Chronique d’une Amérique ségrégationniste
Le roman, s’il n’évoque que subrepticement les Blancs, et donne la part belle à la vie misérable que mènent les Noirs, met en réalité, en parallèle deux mondes que tout sépare. D’un côté, l’on a les gens de couleurs qui vivent dans le Fond, paradoxalement, un quartier juché sur des montages inhospitalières. De l’autre, l’on a les Blancs qui sont installés dans la riche vallée, et qui prospèrent bien entendu, pendant que les premiers sont réduits à espérer une maigre pitance de leur travail au service des seconds. Avec une plume d’une rare finesse, Toni Morrison décrit la violence qui caractérise la vie de ces descendants d’esclaves. Leur quotidien est rythmé par la misère, la folie, les excès de l’alcool et des drogues, la prostitution, les accidents et le meurtre. Il est tout de même frappant de noter qu’en dépit du sort qui paraît s’acharner, les protagonistes se donnent la main, essaient de se soutenir dans cette existence dans laquelle ils végètent. A l’image de Eva Peace, la grand-mère de Sula qui recueille dans sa maison un grand nombre d’enfants abandonnés.
La question de la sororité
Dans le Fond, la violence semble être le quotidien des habitants. La pauvreté aussi, bien entendu. Ils acceptent leur sort dans une forme de résignation, attendent que le mal passe, et reprennent leurs habitudes. Ici, deux éléments fondamentaux semblent jouer un rôle identique : il s’agit du feu et de l’eau qui ravagent les gens, lavent le mal, emportent les corps pour une renaissance toujours espérée. Morrison met en perspective deux personnages féminins opposés.

Nous avons Nel, la jeune femme régulièrement mariée suite à des noces mémorables, qui connaît les joies de la maternité. Puis nous avons la paria, celle qui a choisi la liberté, celle qui prend les hommes lorsque cela lui chante, celle qui n’a pas d’enfants. L’on se serait attendu à ce que la première mène une vie calme et heureuse, loin des tumultes, pendant que la seconde rencontre les pires malheurs. Dans un sens, le génie de l’autrice aura consisté à montrer que, sans préjudice de leurs choix de vie dans ce quartier noir, les femmes ne sont pas heureuses, ou du moins, elles n’ont que des bonheurs éphémères ou des ersatz de ravissement. Ainsi, Nel a l’air enchantée après son mariage, du moins paraît-elle apaisée d’une certaine manière. Mais cette tranquillité apparente est rompue quand elle découvre l’infidélité de son mari. De son côté, Sula vit au rythme qu’elle a choisi, mais elle a le malheur de tomber amoureuse, ce qui compromet à jamais sa sérénité. Les deux jeunes filles deviennent des ennemies, car l’une a trahit l’autre. Néanmoins, l’autrice semble avoir pris le parti de la sororité qui triomphe au-delà des embûches – les rivalités liées aux hommes, la maladie, la mort – qui parviennent un temps, mais seulement un temps, à avoir raison de la solidarité entre les femmes.
Le type de la prostituée scandaleuse
Le personnage de Sula n’est pas sans rappeler un type, celui de la courtisane avilie, magistralement créé par Emile Zola dans son roman Nana à la suite d’autres catins de luxe célèbres, telles que Marguerite (La dame aux camélias – Alexandre Dumas Fils), et Manon (Manon Lescaut – Abbé Prévost).
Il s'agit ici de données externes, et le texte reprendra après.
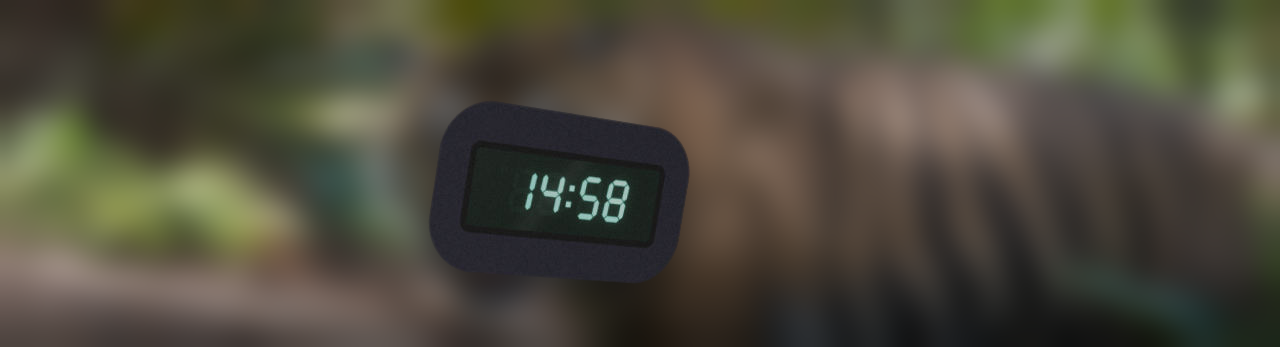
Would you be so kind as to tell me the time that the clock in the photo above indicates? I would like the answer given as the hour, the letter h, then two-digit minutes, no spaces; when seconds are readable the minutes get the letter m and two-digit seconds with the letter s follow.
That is 14h58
Tout comme ses consœurs de noces et de papier, Sula soulève les indignations des « gens bien », notamment des épouses cocufiées par son activité.

Et comme elles, l’héroïne de Morrison finit seule, abandonnée. Mais les similitudes entre Sula et ces entraîneuses semblent s’arrêter là, puisque, à la différence de Nana, de Marguerite et de Manon, Sula ne s’adonne pas aux plaisirs d’alcôves par goût du lucre.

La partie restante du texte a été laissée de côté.